No, some examples of when you would not receive consent documentation from EPA are:
- The waste in the shipment is not regulated hazardous waste in the country of export, so no foreign export notice is sent to EPA.
- The waste in the shipment is regulated as hazardous waste in the country of export, but that country considers the shipment a return rather than an export (e.g., shipments of maquiladora waste from Mexico to the US), so no foreign export notice is sent to EPA.
There could be other unanticipated reasons why you may not receive consent documentation from EPA, such as incorrect contact information or incomplete foreign export notice.
7. What should I do if I receive a RCRA manifested hazardous waste import shipment from Canada, Mexico, or a non-OECD country that I cannot match with any of the import consent documentation provided by EPA?
As explained in the previous question, there are a number of situations under which your facility would not receive consent documentation from EPA.
If an import shipment of RCRA hazardous waste from Canada, Mexico, or any non-OECD country arrives in the US accompanied by a RCRA manifest that you cannot match to any EPA-provided import consent documentation, you should immediately contact your foreign customer to ask for verification that either:
- the shipment contents were not considered an export of hazardous waste within the country of export; or
- the exporter submitted a notice to export and received consent.

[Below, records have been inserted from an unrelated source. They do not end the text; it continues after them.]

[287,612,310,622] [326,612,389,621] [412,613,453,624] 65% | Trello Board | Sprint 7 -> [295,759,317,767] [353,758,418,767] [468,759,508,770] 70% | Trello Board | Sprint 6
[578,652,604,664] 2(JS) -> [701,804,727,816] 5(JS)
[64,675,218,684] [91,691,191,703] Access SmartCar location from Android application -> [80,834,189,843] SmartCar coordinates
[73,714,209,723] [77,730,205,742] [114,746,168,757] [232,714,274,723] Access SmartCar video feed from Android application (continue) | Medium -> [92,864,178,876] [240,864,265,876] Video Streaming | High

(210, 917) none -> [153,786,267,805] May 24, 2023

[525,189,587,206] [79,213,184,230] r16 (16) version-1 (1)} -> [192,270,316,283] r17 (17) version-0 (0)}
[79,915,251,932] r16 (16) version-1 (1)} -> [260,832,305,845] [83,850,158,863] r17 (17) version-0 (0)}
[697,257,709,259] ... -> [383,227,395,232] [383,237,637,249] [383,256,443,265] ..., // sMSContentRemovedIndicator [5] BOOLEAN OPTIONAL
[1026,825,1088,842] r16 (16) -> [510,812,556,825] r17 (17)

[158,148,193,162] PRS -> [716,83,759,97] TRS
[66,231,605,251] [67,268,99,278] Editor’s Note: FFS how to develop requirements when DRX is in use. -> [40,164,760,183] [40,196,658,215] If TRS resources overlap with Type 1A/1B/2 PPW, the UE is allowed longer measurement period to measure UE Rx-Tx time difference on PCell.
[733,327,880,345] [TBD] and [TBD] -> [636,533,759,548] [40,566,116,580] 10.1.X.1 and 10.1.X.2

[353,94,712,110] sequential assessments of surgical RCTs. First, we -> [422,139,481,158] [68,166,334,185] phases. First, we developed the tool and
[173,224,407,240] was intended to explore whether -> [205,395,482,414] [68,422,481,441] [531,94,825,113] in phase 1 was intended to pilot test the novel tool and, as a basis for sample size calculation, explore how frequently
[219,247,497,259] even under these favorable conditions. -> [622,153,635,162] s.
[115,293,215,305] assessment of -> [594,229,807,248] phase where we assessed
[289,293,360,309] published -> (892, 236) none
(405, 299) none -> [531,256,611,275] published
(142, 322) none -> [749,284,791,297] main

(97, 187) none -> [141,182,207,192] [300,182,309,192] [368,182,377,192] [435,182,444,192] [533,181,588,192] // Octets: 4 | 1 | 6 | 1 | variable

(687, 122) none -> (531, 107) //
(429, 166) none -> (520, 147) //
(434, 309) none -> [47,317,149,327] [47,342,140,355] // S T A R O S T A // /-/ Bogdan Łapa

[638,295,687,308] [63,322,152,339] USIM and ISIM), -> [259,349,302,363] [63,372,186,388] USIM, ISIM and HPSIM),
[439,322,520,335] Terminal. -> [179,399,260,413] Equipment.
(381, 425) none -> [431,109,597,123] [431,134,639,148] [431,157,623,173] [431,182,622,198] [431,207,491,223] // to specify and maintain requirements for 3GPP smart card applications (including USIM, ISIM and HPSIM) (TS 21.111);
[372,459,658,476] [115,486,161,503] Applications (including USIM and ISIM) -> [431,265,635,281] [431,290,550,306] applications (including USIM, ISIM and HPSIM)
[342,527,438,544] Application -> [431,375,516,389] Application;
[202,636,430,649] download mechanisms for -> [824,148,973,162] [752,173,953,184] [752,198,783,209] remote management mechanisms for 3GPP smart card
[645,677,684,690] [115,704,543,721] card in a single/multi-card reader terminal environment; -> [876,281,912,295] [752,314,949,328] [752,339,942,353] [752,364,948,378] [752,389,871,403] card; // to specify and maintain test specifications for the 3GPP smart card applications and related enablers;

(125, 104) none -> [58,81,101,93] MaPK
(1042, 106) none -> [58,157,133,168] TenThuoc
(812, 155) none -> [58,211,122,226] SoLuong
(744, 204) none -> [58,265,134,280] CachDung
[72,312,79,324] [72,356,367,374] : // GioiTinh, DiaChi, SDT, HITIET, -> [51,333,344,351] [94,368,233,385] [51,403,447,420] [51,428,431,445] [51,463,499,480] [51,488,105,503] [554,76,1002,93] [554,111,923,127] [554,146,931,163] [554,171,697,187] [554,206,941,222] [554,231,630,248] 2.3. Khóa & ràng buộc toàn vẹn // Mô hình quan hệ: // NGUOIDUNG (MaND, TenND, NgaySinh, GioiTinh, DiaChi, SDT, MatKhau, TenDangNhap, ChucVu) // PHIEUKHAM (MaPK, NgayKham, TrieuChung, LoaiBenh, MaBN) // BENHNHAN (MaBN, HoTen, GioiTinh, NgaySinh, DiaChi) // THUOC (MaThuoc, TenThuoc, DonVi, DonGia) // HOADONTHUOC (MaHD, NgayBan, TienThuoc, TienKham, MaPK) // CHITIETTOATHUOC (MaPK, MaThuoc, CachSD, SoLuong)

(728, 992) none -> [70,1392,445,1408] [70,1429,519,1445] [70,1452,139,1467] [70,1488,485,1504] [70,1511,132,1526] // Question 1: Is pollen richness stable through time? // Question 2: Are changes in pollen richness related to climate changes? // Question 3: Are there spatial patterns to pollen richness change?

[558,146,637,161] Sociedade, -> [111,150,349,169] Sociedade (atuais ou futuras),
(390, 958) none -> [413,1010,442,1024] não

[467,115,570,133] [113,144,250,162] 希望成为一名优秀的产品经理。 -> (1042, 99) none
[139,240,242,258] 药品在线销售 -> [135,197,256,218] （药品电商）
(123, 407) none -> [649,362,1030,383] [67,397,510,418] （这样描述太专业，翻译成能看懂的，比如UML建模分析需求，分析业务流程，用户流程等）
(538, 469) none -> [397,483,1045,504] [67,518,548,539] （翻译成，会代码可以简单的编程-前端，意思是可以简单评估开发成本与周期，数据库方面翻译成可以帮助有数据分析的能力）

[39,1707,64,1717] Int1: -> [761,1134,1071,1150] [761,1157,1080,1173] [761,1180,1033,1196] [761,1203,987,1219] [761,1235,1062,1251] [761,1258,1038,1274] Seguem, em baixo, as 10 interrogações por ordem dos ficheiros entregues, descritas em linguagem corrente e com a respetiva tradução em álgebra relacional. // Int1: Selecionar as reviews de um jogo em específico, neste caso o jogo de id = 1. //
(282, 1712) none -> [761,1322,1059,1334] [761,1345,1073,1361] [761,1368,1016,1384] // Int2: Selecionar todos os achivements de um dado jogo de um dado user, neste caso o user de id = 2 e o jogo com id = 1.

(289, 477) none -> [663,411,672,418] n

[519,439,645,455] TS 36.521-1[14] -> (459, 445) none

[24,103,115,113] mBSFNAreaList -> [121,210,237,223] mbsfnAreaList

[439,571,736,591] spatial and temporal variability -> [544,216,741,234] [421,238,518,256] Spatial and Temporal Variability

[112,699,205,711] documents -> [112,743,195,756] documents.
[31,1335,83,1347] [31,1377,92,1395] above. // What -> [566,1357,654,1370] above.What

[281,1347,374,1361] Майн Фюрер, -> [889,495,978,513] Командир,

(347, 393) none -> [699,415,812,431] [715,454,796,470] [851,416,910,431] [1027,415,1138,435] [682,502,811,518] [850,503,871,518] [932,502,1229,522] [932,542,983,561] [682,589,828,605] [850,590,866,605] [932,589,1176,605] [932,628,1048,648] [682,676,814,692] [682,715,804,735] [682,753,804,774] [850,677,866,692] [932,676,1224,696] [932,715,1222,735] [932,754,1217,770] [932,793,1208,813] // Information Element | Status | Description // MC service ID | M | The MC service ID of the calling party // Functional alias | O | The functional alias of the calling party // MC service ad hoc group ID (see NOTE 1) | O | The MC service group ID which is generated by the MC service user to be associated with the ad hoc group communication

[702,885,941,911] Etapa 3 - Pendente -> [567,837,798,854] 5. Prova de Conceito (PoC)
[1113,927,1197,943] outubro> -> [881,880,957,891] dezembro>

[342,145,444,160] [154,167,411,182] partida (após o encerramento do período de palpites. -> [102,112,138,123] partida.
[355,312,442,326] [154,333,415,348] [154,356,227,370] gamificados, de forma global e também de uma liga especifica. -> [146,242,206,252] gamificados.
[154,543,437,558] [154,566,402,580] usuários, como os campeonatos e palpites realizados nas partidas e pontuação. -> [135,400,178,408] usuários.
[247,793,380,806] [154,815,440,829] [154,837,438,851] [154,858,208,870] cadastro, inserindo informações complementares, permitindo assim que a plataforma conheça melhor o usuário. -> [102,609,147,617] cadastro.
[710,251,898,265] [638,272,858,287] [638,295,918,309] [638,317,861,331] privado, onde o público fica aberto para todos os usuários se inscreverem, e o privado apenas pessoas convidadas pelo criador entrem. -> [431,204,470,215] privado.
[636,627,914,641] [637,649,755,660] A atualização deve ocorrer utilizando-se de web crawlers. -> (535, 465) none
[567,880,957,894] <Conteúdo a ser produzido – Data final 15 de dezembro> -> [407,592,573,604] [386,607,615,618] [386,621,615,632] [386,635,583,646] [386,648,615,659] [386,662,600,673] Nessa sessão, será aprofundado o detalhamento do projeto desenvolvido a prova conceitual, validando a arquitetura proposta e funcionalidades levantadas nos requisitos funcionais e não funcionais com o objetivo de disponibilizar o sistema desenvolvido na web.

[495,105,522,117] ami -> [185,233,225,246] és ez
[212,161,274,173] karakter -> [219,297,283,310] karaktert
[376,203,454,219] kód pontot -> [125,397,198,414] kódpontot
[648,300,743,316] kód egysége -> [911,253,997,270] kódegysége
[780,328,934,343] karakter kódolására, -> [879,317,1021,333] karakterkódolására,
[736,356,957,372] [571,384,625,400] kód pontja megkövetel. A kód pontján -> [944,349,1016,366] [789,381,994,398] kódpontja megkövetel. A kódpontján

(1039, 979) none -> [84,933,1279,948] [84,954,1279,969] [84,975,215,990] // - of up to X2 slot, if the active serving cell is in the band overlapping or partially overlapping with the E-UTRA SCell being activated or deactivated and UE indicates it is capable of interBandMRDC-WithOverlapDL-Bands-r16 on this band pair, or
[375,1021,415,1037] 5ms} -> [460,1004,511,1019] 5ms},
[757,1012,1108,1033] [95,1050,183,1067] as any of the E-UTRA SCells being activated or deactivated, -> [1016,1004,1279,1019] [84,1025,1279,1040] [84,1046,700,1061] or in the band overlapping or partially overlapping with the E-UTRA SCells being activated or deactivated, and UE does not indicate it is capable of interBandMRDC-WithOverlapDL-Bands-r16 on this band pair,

When the country of export does not regulate the exported waste as hazardous, the country of export will not send an export notice to EPA. Under the requirements effective July 7, 2010, in 40 CFR 262.82(a)(2)(ii)(B), if the waste to be exported to the US for recycling from an OECD Member country listed in 40 CFR 262.58(a)(1) is not considered hazardous by the country of export but is considered hazardous within the US, then the US importer is required to assume the duties of the foreign exporter, submit the export notice to EPA, and obtain consent from EPA prior to any transboundary shipment. The notice should include the data elements listed in 40 CFR 262.83(d) and detail the proposed export from the foreign country to the US for recovery. EPA will forward copies of the notice to any listed transit country (i.e., countries a shipment may pass through between the exporting country and the importing country) for their review, and will transmit consents directly back to the US importer. If the US receiving facility is not the importer, EPA will send a copy of the consent documentation to the listed US destination facilities at the same time. Therefore, your facility should have consent documentation on file from EPA regarding import shipments of RCRA hazardous waste for recycling from an OECD country other than Canada or Mexico.
Please note that under long standing RCRA policy discussed in a June 25, 1985 memo to EPA Region 9 (PDF) (2 pp, 40K, About PDF), EPA may consider your facility responsible for complying with the notification requirements under 40 CFR 262.82(a)(2)(ii)(B) as a contributor to the import of the hazardous waste even if other parties were involved in arranging the import. To avoid noncompliance with RCRA regulations when multiple parties are involved in arranging the import, we recommend that the parties to the transaction assign and document the importer responsibilities among themselves to ensure that the importer duties are met.